If we can all accept the fact that we need boundaries we have a place to start from. We can also avoid having to engage in performance management of employees if we take on board the need to manage our staff just as we do our children and in all honesty; our relationships. If this blog was long enough I could in fact talk myself out of potential HR Consulting work altogether………No, the process still needs to be implemented so no fear of that happening.

Performance management of staff does have negative connotations and it’s best to nip things in the bud before formal performance management and HR issues become necessary, requiring forms and Performance Improvement Plans or a PIP as we HR Consultants like to call them.

How does one go about this I hear you ask?

Well, we need to have those difficult conversations that we all try to avoid like the plague…I liken it to going to the gym when you’ve had some time off due to illness. It’s hard to get back into the momentum and so you put it off. After a while you have forgotten the programme you had and can’t remember which exercise you were doing to get rid of the fadoobadahs, (need Kath and Kim to spell this one for me) and which ones were for the biceps… So you delay returning again. By now, you have reached the point of thinking that if you went to the gym, you may not even make it up the steps before passing out due to a total lack of fitness……

Ok, so this is a bit dramatic but you get my point………..It gets worse and worse the longer you put it off………..However, the lesson here is that if you had gone to the gym as soon as you were feeling better and just tackled your programme gently it would have been far less catastrophic or painful than you had imagined but seeing as you put it off for so long, you are faced with an uphill battle………Do I sound as if I am speaking from experience here?

This is what happens with HR and performance management of staff. Managers and supervisors have a tendency of avoiding these disciplinary meetings like the plague. Why is this? Nine times out of ten, it’s quite simply that they really don’t feel confident in their abilities to have the conversations effectively. Another reason can also be that most people like to be liked and performance managing people tends to cause some angst with staff.

However, in all my years of HR and related fields and having to engage in countless difficult performance management conversations, I have found that if you adopt a fair and reasonable approach, you cannot go wrong. The problem is that many organisations do not have robust management training for staff and so knowledge of what is fair and reasonable can be lacking from an HR perspective. It is fair to say that there is certainly no regular training given to new managers in how to actually be leaders across very many firms.

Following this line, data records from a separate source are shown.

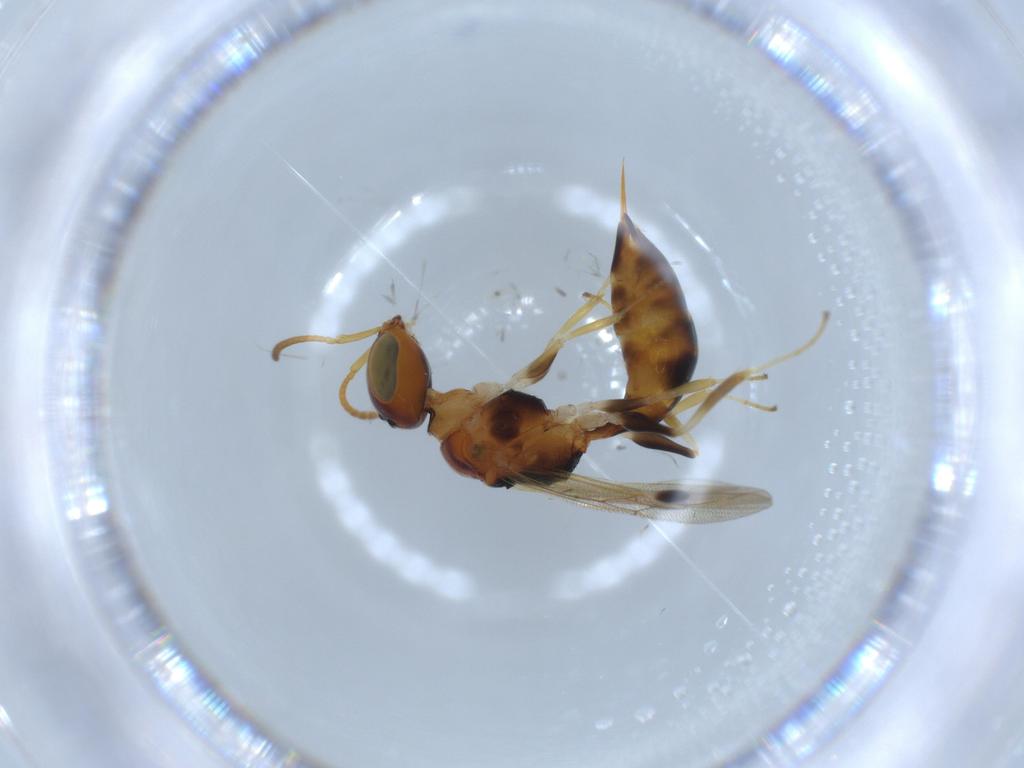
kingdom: Animalia
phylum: Arthropoda
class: Insecta
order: Hymenoptera
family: Pemphredonidae
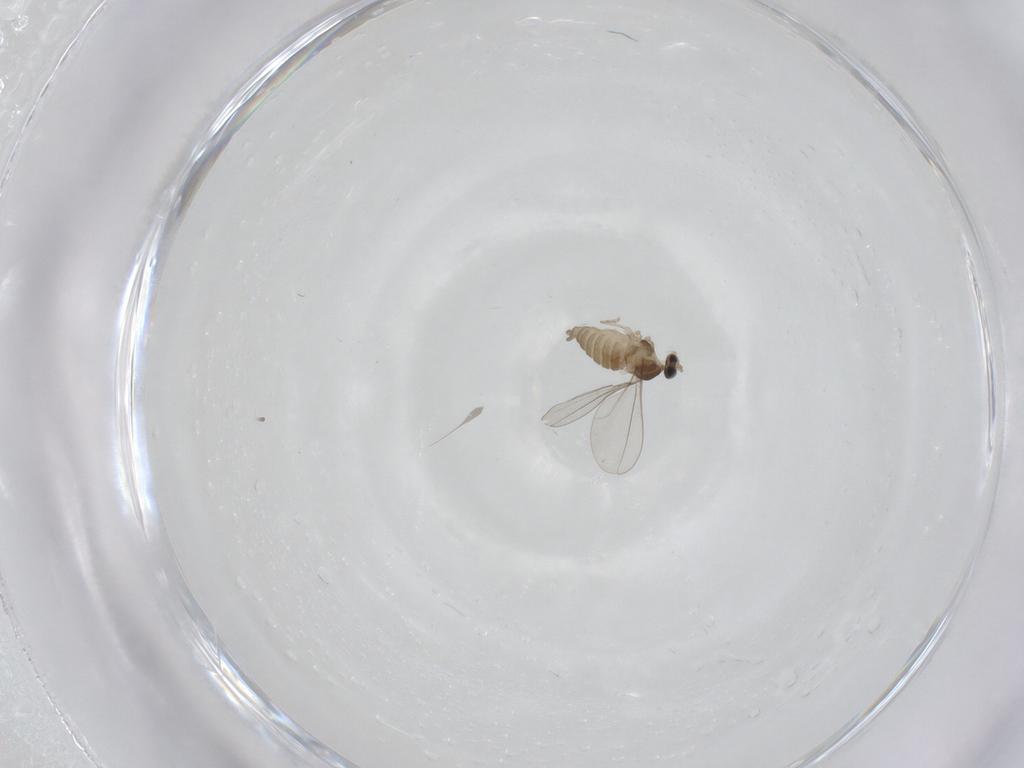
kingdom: Animalia
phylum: Arthropoda
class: Insecta
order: Diptera
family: Cecidomyiidae
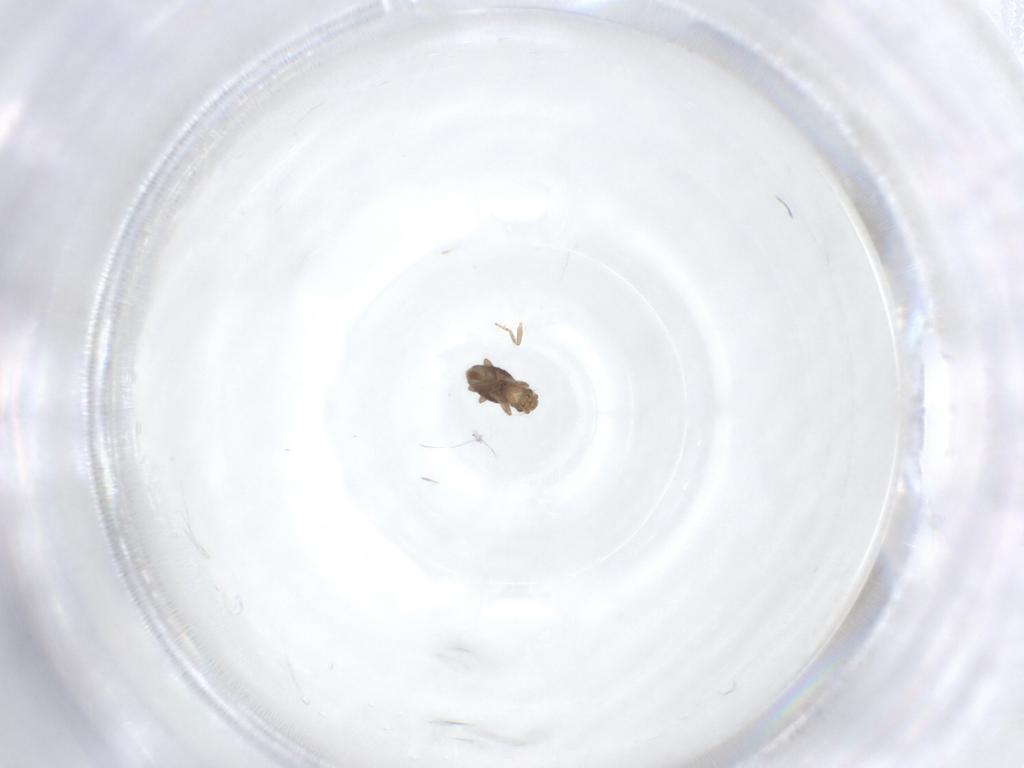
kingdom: Animalia
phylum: Arthropoda
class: Insecta
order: Diptera
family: Phoridae
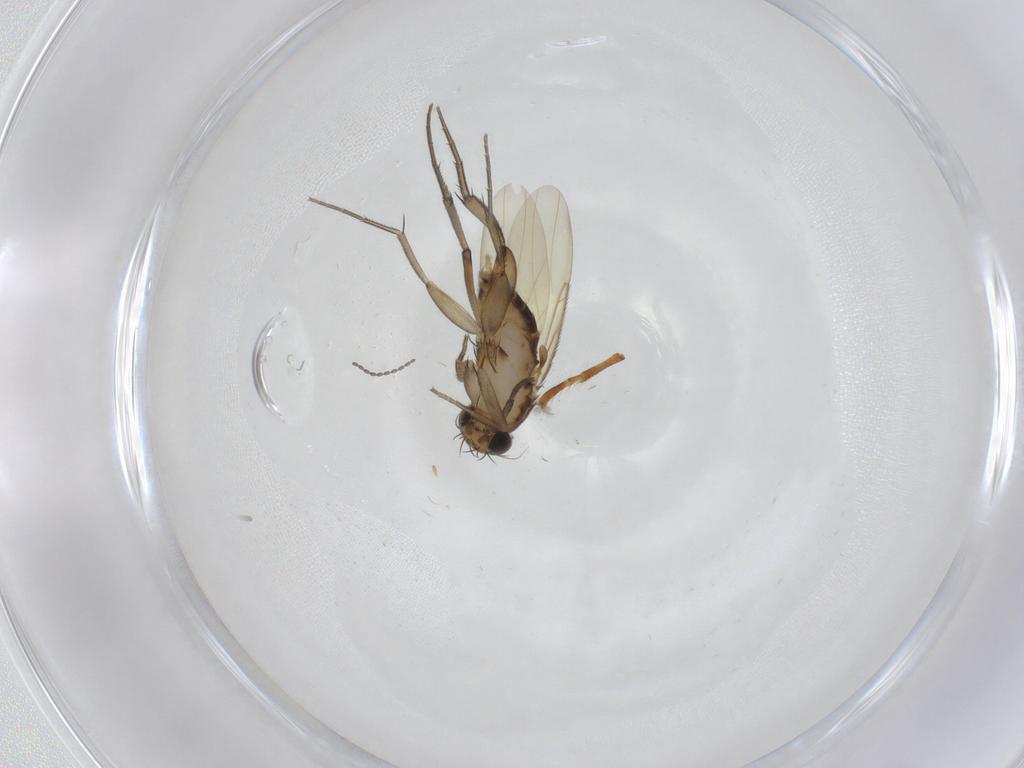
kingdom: Animalia
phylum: Arthropoda
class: Insecta
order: Diptera
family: Phoridae
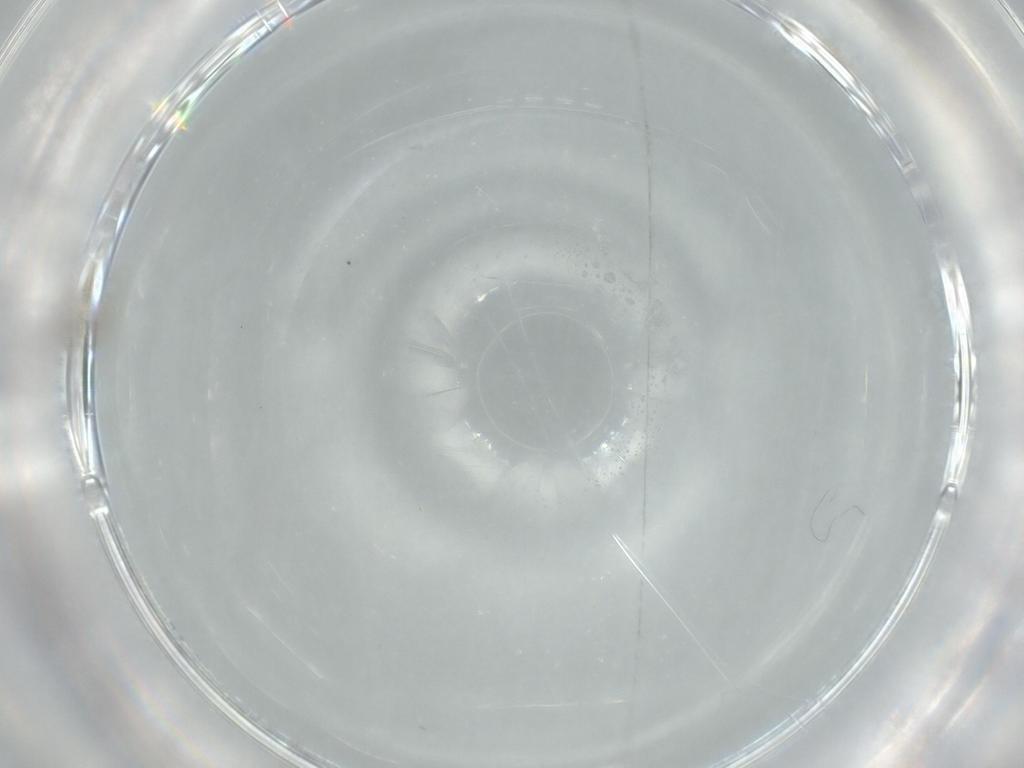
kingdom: Animalia
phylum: Arthropoda
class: Insecta
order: Diptera
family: Cecidomyiidae
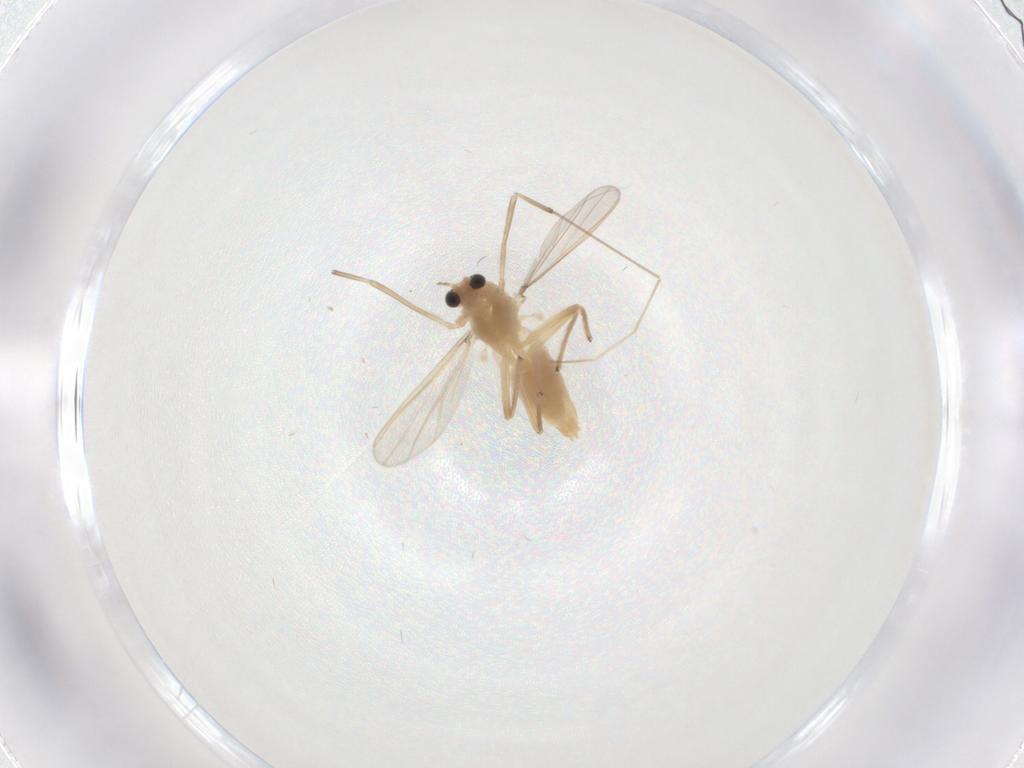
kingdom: Animalia
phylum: Arthropoda
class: Insecta
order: Diptera
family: Chironomidae
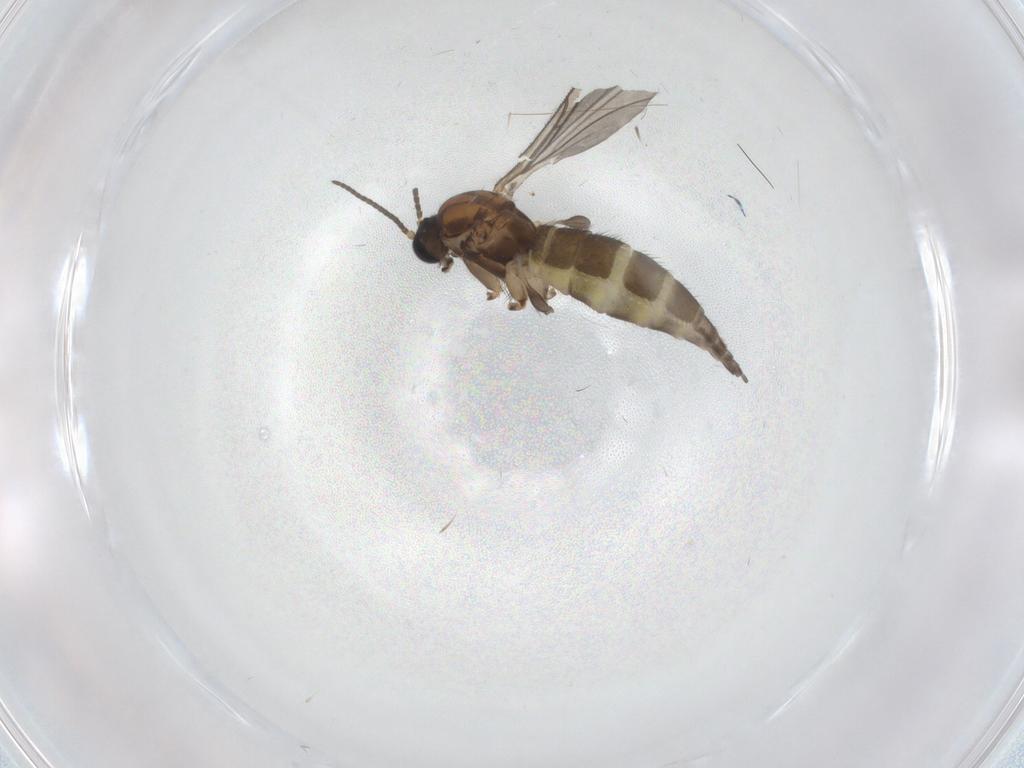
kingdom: Animalia
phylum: Arthropoda
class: Insecta
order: Diptera
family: Sciaridae
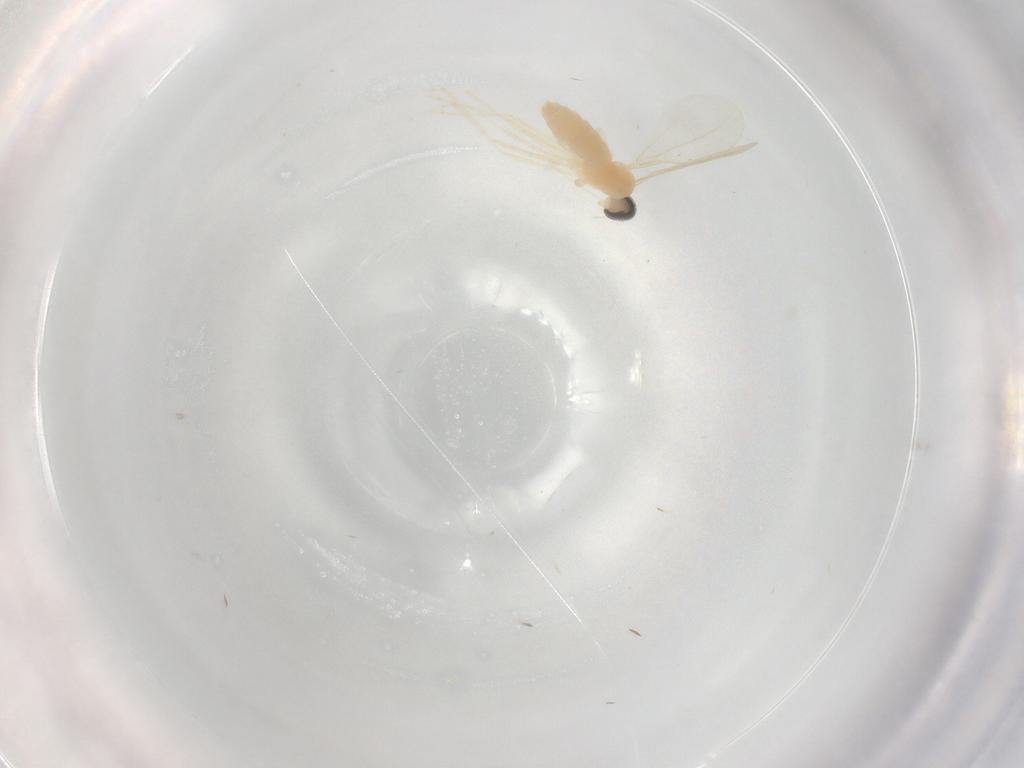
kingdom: Animalia
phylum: Arthropoda
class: Insecta
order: Diptera
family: Cecidomyiidae
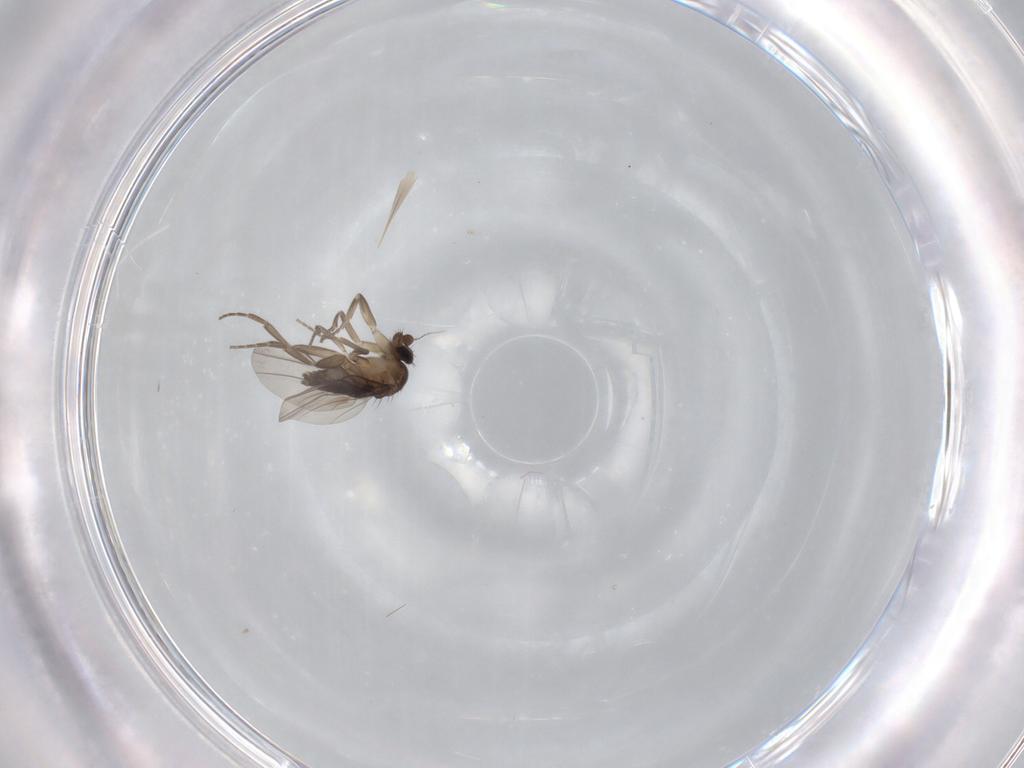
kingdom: Animalia
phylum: Arthropoda
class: Insecta
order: Diptera
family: Phoridae
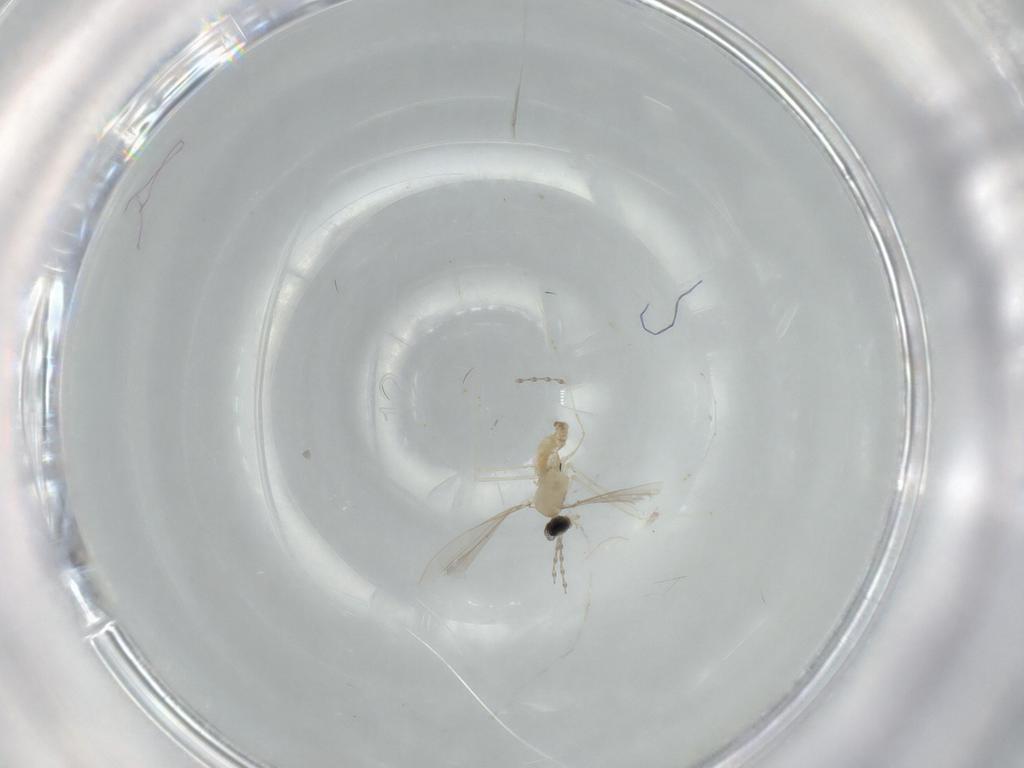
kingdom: Animalia
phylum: Arthropoda
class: Insecta
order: Diptera
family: Cecidomyiidae
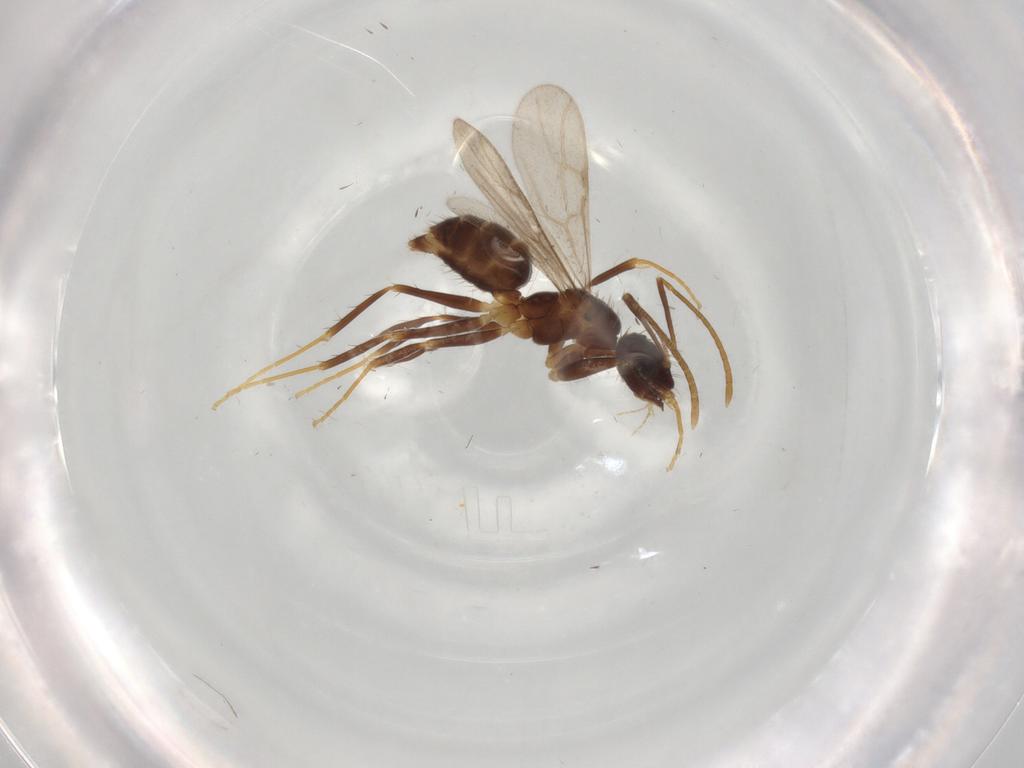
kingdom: Animalia
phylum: Arthropoda
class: Insecta
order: Hymenoptera
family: Formicidae
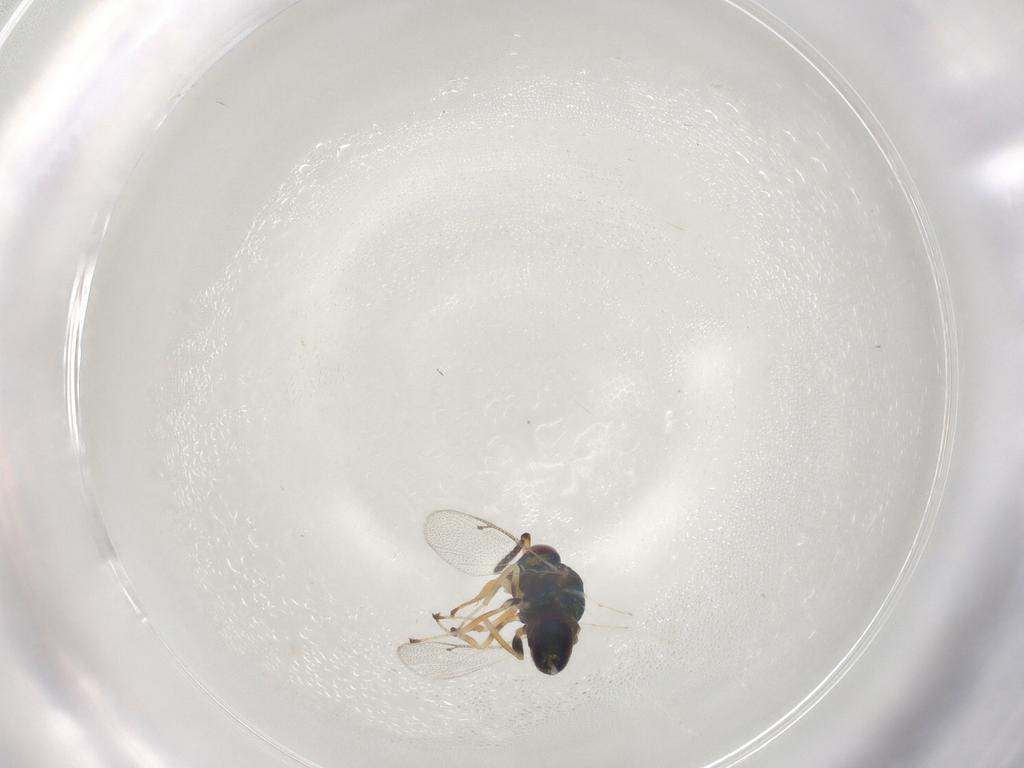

We don’t just instantly know how to handle these situations, just as we are not born knowing everything about being a good parent…..The difference here is that practice can make perfect in parenting (unless you make a massive mistake and this is an entirely different topic), whereas practice and getting it wrong in HR can result is being sued and massive EEO issues, financial losses for companies, not to mention disgruntled employees….

EEO or Equal Employment Opportunity based prejudice can very quickly land companies in hot water. If an employee is behaving badly and other staff members are being affected, then companies can leave themselves wide open for harassment claims, discrimination and any other EEO based issues. This can take the matter out of the hands of managers and directors and dump them straight into a world of pain. Tackling these issues head on can avoid this reality.

As soon as performance or behavioural issues that are not in line with company values and policies are brought to the attention of a manager, they need to be addressed, in fairness to the staff member as well as the company. Remember that if performance based issues such as not meeting KPI’s (key performance indicators) are not brought to the attention of an employee, it will be very difficult to terminate their employment as you will have no evidence!

A robust HR process including performance management must be designed for all businesses with reporting lines (staff as opposed to sole operators) in order to make the conversations easier to have, the backing of a solid process gives managers a platform to start from. A nice dose of training never goes astray either!